Ist Reizdarmsyndrom eine echte Erkrankung oder bildet man sich das nur ein?
RDS ist eine echte körperliche Erkrankung mit messbaren Veränderungen in Darm und Nervensystem. Dass psychische Faktoren eine Rolle spielen können, macht sie nicht weniger real: Darm und Gehirn sind nun mal eng miteinander verbunden.
Das Reizdarmsyndrom (RDS) ist eine echte, körperlich nachweisbare Erkrankung. Bei Betroffenen ist die Kommunikation zwischen Darm und Gehirn messbar gestört. Die Darmbewegungen sind verändert, die Schmerzempfindlichkeit aus dem Bauchraum ist erhöht, und das zentrale Nervensystem verarbeitet Darmsignale anders als bei gesunden Menschen.

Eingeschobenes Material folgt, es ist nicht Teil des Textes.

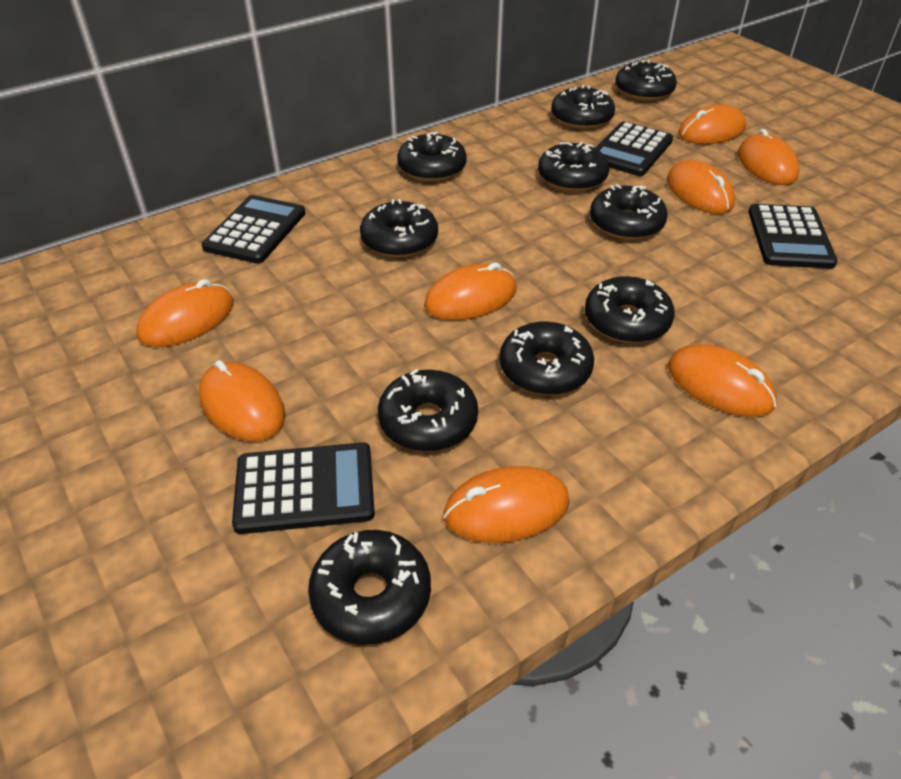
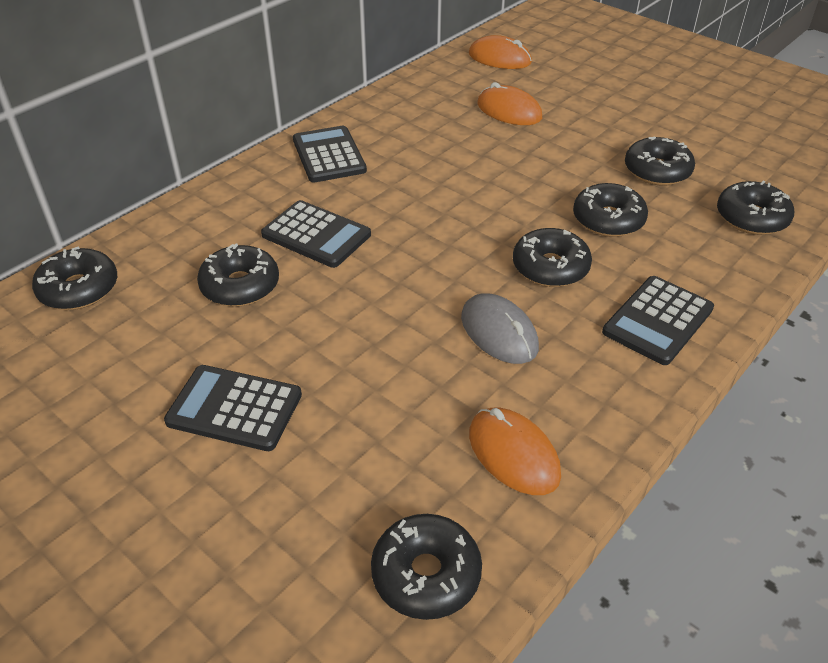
black donut: 10 -> 7
grey mouse: 0 -> 1
orange mouse: 8 -> 3

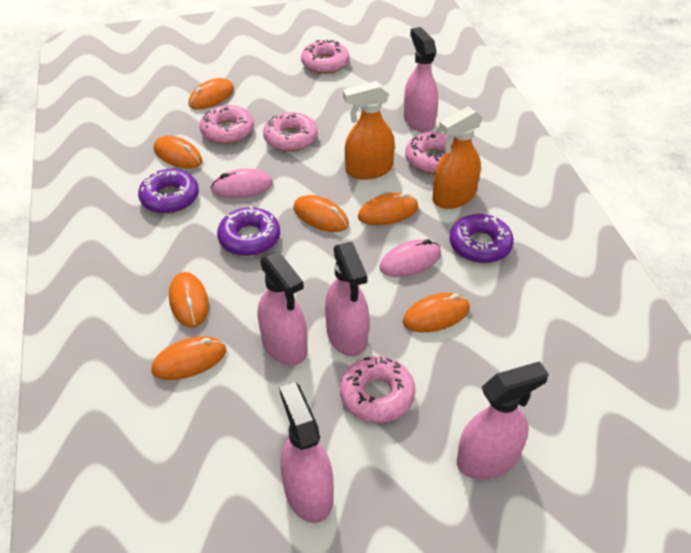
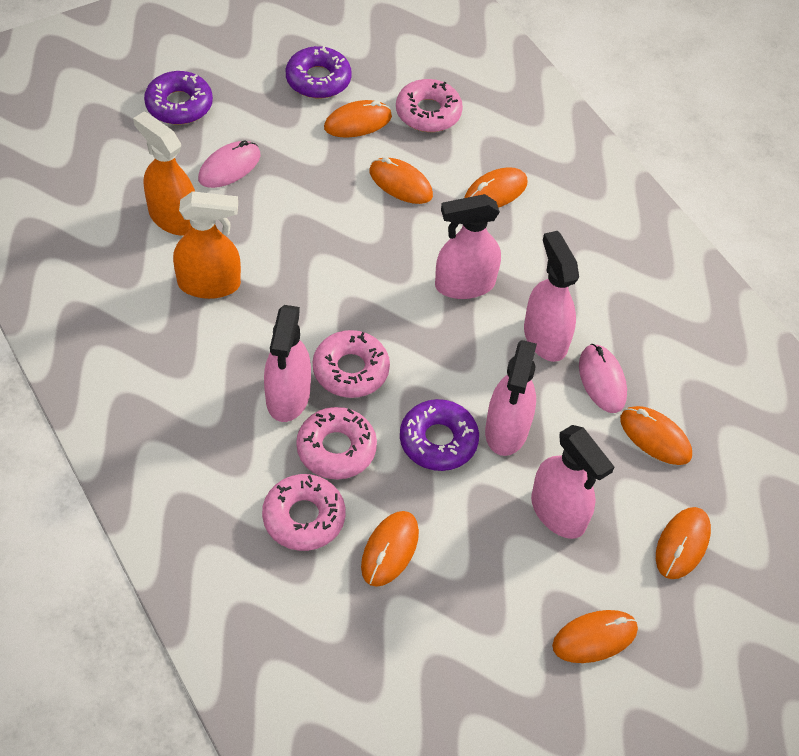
pink donut: 5 -> 4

Einer der deutlichsten Hinweise auf eine körperliche Ursache ist der Zusammenhang mit Darminfektionen. Nach einer akuten Magen-Darm-Infektion steigt das Risiko, später ein RDS zu entwickeln, deutlich an. Das lässt sich kaum als reine Einbildung abtun, wenn alles mit einem Bakterium oder Virus beginnt. Außerdem wurden bei einem Teil der Betroffenen messbare Veränderungen festgestellt: eine erhöht durchlässige Darmwand, eine gestörte Darmflora, niedriggradige Entzündungen und Auffälligkeiten in der Serotoninproduktion im Darm.
Dass RDS häufiger bei Menschen mit Angststörungen oder Depressionen auftritt, stimmt zwar, aber die psychischen Beschwerden kommen nicht zwingend zuerst. Bei einer großen Gruppe von Betroffenen sind die Darmsymptome sogar älter als die Stimmungsprobleme. Dass psychologische Behandlungen die Beschwerden lindern können, sagt zudem nichts über deren Ursprung aus: Bei Migräne, chronischen Schmerzen und Herzinsuffizienz helfen solche Therapien ebenfalls, ohne dass jemand diese Erkrankungen als Einbildung bezeichnet.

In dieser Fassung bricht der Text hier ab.